● **Problems to work on**:
1. From the MATLAB question, copy out the part that opens with the words containing "조회 수: 9 (최근" and closes with "2 (s-1) (s-2)".
2. Summarize the MATLAB question in two sentences.

● **Text excerpt**:
Segment Open

What is MATLAB doing when adding multiple ZPK transfer functions together?

조회 수: 9 (최근 30일)
Austin Kwon
Austin Kwon 2024년 6월 14일
편집: Aquatris 2024년 6월 17일
I am trying to add multiple zpk transfer functions by directly accessing the zeros, poles, and gains without the use of the "parallel" or "+" operations (for runtime reduction), and I was wondering what "+" does:
zero1 = [1, 2];
pole1 = [3, 4];
gain1 = 2;
tf1 = zpk(zero1, pole1, gain1)
% tf1 =
%
% 2 (s-1) (s-2)
% -------------
% (s-3) (s-4)
zero2 = [-1, -2];
pole2 = [-3, -4];
gain2 = -2;
tf2 = zpk(zero2, pole2, gain2)
% tf2 =
%
% -2 (s+1) (s+2)
% --------------
% (s+3) (s+4)

Segment Closed

● **Supplied information**:

Segment Open

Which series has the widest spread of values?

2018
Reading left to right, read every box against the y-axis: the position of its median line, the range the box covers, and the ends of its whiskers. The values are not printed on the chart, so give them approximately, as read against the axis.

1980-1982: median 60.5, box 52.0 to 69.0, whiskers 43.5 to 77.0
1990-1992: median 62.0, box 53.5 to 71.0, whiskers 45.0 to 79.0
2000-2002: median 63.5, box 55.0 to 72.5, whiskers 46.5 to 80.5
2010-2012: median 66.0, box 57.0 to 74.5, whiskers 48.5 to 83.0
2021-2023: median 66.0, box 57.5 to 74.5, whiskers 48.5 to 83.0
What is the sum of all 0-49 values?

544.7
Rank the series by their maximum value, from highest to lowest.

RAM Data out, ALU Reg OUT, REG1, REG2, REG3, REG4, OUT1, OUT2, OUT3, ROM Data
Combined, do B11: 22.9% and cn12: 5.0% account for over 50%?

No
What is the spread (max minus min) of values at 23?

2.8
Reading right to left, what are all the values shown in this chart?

Segment Closed

● **Answers to the tasks**:
1.
조회 수: 9 (최근 30일)
Austin Kwon
Austin Kwon 2024년 6월 14일
편집: Aquatris 2024년 6월 17일
I am trying to add multiple zpk transfer functions by directly accessing the zeros, poles, and gains without the use of the "parallel" or "+" operations (for runtime reduction), and I was wondering what "+" does:
zero1 = [1, 2];
pole1 = [3, 4];
gain1 = 2;
tf1 = zpk(zero1, pole1, gain1)
% tf1 =
%
% 2 (s-1) (s-2)

2. The poster wants to add several zpk transfer functions by working directly with their zeros, poles, and gains instead of using the "parallel" or "+" operations, to reduce runtime, and asks what "+" does. As an example, they define tf1 with zeros 1 and 2, poles 3 and 4, and gain 2, and tf2 with zeros -1 and -2, poles -3 and -4, and gain -2.